▶ _与えられた文章_:
◆ ◆ ◆ ◆ ◆

秋の七草
http://www.i-nekko.jp/kurashi/2018-090310.html 【秋の七草】 より
春の七草は1月7日の人日(じんじつ)の節供に七草粥にして食べることで有名ですが、秋にも七草があります。しかし秋の七草は、これにちなんだ節供や行事があるわけではなく、鑑賞して秋の風情を楽しむものです。
■秋の七草プロフィール
【萩】(ハギ)
「萩」とは「秋に咲く草」という意味。お彼岸のおはぎは、この萩に由来します。
【桔梗】(キキョウ)
花期は夏なので、夏の着物によく描かれています。根は太く、喉に効く生薬になります。
【葛】(クズ)
茎で籠や布を織り、根から採取したでんぷんがくず粉となります。くず粉で作ったのがくず餅。漢方薬の葛根(かっこん)は根を乾燥させたものです。
【藤袴】(フジバカマ)
乾燥させると香りが強く、桜餅のような香りがする。貴族たちは湯に入れたり、衣服や髪につけていたとか。別名「蘭草」「香水蘭」。
【女郎花】(オミナエシ)

◆ ◆ ◆ ◆ ◆

▶ _あなたの課題_: 秋の七草を紹介した上の文章を、最後の行に続けて書き進めなさい。

(保存済みデータ)
◆ ◆ ◆ ◆ ◆

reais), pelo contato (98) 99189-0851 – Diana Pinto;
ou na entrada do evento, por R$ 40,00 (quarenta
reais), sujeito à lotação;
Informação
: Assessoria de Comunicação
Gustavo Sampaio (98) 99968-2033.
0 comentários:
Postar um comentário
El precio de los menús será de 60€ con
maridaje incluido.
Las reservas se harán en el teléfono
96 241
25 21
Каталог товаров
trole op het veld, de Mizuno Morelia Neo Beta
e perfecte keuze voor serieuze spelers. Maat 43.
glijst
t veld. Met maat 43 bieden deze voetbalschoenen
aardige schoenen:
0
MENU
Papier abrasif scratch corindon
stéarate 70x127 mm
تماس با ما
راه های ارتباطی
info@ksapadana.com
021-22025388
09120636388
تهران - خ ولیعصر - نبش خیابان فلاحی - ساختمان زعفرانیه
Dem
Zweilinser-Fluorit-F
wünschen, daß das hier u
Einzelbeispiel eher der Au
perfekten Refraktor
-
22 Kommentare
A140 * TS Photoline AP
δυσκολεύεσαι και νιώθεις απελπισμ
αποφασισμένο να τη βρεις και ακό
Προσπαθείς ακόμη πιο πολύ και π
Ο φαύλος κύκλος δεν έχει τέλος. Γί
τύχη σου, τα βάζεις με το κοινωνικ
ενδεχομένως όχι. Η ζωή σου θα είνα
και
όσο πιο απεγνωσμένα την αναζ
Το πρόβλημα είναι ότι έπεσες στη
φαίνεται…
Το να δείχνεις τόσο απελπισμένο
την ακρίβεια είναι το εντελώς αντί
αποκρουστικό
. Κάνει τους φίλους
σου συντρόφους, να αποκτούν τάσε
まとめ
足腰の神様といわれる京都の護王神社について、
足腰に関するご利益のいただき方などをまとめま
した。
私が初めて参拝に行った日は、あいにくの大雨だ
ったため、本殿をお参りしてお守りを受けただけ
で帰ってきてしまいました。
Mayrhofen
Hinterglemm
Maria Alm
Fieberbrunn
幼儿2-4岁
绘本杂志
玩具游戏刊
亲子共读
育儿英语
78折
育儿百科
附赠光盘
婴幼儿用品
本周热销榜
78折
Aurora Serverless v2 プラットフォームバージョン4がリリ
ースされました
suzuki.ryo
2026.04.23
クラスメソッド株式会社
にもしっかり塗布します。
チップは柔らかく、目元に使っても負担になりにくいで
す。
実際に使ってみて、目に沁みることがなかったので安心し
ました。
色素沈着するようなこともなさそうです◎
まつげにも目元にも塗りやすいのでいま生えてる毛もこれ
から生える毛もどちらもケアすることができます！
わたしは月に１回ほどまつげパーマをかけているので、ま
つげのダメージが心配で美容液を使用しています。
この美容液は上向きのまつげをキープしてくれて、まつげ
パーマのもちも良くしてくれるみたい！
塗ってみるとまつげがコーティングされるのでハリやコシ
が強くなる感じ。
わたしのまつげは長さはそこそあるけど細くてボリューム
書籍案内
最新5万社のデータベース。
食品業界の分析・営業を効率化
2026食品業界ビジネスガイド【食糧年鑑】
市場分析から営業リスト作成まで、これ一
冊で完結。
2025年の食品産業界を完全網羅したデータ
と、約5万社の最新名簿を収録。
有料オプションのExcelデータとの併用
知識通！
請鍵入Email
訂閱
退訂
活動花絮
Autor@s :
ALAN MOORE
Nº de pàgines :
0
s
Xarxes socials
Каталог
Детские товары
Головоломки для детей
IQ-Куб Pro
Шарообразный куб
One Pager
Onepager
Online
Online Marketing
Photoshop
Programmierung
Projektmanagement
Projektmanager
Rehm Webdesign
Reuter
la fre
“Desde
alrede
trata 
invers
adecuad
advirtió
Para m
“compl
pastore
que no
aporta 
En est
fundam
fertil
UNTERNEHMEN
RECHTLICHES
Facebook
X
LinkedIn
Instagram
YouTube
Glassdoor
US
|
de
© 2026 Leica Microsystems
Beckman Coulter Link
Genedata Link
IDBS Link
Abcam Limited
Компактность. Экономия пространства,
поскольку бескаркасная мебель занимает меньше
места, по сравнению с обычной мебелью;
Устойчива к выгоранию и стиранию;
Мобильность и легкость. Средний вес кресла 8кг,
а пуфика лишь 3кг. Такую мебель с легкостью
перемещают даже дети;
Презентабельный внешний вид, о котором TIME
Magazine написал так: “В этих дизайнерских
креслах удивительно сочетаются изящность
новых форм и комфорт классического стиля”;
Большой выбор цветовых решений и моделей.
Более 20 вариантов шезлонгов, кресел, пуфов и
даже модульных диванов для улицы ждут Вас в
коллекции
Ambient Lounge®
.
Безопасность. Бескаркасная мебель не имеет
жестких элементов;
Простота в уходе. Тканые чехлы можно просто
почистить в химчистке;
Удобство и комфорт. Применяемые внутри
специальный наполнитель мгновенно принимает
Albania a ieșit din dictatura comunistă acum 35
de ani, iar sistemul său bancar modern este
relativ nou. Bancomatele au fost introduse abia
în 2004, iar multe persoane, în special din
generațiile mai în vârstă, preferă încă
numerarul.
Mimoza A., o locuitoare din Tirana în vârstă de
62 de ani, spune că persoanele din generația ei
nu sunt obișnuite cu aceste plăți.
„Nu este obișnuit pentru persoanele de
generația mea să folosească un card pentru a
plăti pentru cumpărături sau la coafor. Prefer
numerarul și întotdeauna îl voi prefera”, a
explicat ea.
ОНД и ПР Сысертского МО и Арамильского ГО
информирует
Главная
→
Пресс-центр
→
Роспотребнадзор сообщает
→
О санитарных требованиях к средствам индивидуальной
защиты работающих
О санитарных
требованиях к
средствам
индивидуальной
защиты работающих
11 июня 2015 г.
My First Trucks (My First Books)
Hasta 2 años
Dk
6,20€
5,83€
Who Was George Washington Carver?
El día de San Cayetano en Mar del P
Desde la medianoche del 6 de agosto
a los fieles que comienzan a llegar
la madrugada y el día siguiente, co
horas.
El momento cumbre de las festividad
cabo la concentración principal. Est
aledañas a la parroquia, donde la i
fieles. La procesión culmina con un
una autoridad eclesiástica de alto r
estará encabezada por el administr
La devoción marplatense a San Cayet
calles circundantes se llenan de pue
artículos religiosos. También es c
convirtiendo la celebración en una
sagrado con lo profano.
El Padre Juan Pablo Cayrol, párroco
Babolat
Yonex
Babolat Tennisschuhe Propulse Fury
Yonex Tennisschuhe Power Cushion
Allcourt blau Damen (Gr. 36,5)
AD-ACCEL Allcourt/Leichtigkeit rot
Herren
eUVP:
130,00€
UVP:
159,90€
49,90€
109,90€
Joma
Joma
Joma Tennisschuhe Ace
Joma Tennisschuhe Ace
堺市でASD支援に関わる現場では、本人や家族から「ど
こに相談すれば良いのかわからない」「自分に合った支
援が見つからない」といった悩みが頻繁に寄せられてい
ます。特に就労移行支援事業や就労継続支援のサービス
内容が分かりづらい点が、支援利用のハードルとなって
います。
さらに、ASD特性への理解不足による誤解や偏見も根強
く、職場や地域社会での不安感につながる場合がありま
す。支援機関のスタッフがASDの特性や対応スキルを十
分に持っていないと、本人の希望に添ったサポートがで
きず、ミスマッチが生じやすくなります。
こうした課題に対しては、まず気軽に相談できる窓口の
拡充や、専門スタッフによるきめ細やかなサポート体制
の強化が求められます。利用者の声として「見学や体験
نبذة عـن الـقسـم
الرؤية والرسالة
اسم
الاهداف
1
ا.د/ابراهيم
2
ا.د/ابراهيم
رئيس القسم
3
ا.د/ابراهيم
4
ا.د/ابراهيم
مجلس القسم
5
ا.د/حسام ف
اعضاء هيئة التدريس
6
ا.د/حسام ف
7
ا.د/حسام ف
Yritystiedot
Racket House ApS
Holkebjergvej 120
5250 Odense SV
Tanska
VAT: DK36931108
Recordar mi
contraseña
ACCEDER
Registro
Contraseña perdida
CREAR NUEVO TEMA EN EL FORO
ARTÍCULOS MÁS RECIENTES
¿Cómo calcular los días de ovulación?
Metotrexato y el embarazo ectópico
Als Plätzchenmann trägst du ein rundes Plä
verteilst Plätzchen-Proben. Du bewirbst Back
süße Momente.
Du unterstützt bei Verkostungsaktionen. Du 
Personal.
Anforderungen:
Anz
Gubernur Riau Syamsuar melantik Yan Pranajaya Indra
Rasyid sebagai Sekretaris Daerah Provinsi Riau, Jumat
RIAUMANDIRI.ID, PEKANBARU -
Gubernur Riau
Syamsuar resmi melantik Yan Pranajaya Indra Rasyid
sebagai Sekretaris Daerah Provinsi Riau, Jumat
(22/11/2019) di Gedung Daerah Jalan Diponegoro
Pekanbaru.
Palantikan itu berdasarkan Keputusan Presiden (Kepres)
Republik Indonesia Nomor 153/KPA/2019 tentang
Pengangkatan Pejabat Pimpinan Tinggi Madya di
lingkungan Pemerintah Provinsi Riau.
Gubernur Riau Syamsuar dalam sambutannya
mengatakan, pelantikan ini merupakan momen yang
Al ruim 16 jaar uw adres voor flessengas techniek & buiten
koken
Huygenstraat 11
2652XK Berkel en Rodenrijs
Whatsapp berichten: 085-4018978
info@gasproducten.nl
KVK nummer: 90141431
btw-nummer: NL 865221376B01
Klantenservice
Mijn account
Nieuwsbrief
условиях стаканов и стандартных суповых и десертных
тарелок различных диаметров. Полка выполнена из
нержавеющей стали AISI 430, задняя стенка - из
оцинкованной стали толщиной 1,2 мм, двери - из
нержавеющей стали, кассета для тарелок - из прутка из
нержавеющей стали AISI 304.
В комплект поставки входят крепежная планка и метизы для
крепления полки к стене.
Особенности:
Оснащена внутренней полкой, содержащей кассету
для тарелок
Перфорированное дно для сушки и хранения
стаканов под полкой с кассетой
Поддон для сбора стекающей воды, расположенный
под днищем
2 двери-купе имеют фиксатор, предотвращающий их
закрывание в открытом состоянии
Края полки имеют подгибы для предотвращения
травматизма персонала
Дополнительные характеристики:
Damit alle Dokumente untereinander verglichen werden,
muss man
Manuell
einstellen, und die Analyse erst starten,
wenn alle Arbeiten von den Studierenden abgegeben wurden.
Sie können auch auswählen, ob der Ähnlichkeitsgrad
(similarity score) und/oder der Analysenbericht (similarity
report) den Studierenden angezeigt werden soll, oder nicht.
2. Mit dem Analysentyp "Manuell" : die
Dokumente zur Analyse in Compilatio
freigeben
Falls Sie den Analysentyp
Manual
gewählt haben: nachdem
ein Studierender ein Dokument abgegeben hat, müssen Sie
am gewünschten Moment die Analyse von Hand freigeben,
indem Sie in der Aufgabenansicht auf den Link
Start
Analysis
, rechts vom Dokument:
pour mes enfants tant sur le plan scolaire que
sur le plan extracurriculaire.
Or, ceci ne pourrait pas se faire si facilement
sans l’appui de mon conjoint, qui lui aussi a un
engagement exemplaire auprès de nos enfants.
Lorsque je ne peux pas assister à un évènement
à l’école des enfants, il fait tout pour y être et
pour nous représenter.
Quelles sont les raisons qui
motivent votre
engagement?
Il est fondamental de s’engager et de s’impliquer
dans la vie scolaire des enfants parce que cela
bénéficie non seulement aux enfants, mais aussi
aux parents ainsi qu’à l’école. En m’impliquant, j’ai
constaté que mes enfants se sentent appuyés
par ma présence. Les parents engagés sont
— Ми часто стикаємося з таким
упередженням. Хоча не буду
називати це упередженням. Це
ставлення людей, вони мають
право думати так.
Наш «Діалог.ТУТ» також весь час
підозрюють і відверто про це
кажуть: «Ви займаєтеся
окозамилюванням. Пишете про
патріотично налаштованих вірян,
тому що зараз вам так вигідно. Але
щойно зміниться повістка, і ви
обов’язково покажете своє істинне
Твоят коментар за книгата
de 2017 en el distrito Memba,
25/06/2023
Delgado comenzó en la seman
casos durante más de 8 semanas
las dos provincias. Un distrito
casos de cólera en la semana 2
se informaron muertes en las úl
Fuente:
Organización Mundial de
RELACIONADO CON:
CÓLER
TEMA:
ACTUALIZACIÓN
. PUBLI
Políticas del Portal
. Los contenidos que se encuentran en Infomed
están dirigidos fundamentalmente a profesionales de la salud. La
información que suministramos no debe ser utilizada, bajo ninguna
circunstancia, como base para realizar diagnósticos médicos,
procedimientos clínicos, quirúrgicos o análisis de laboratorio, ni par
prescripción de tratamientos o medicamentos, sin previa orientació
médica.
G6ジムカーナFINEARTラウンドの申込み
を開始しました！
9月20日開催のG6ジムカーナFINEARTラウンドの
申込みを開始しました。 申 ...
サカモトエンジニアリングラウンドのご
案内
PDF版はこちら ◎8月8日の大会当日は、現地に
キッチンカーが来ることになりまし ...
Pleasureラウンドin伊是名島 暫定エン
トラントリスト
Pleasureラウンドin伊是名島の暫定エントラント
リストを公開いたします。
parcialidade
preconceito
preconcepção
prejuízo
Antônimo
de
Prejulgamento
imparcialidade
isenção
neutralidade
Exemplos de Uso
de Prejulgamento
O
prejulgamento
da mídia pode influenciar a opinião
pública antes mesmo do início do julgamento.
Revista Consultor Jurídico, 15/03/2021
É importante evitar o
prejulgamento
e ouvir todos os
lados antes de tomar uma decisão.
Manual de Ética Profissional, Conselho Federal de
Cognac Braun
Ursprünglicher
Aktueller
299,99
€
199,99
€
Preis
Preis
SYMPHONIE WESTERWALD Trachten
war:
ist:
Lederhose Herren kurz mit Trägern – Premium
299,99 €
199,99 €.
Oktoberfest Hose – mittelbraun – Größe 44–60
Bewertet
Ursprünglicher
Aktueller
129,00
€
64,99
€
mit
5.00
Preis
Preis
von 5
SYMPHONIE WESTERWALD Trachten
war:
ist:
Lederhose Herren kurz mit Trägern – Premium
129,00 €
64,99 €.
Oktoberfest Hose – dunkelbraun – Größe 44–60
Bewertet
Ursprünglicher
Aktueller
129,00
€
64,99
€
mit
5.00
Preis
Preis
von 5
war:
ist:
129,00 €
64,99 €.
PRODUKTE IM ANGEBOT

◆ ◆ ◆ ◆ ◆

▶ _演習の解答_:
恋に破れて身投げした女の脱ぎ捨てた山吹色の衣が、この黄色い花になったといいます。全体に大きく白い花が咲くのは「男郎花(オトコエシ)」。二つの自然交配種は淡い黄色で「オトコオミナエシ」といいます。
【尾花】(オバナ)
ススキのこと。草が茂っている様子が「薄(ススキ)」で、穂が出た状態は動物の尾に見立てて「尾花」といいます。ススキは「茅(カヤ)」ともいい、これで葺いた屋根が「茅葺屋根(かやぶきやね)」です。
【撫子】(ナデシコ)
愛児を失った親が、その子の愛した花を形見として撫でたことに由来し、別名「片身花」といいます。日本女性の代名詞「大和撫子」はこの花からきています。
■秋の七草の由来
一般的には、万葉の歌人、山上憶良(やまのうえのおくら)が二首の歌に詠んだことから、日本の秋を代表する草花として親しまれるようになったとされています。
『秋の野に 咲きたる花を 指折り(およびおり) かき数ふれば 七種(ななくさ)の花』
(山上憶良 万葉集 一五三七 巻八)
『萩の花 尾花 葛花 瞿麦(なでしこ)の花 女郎花 また藤袴 朝貌(あさがお)の花』
(山上憶良 万葉集 一五三八 巻八)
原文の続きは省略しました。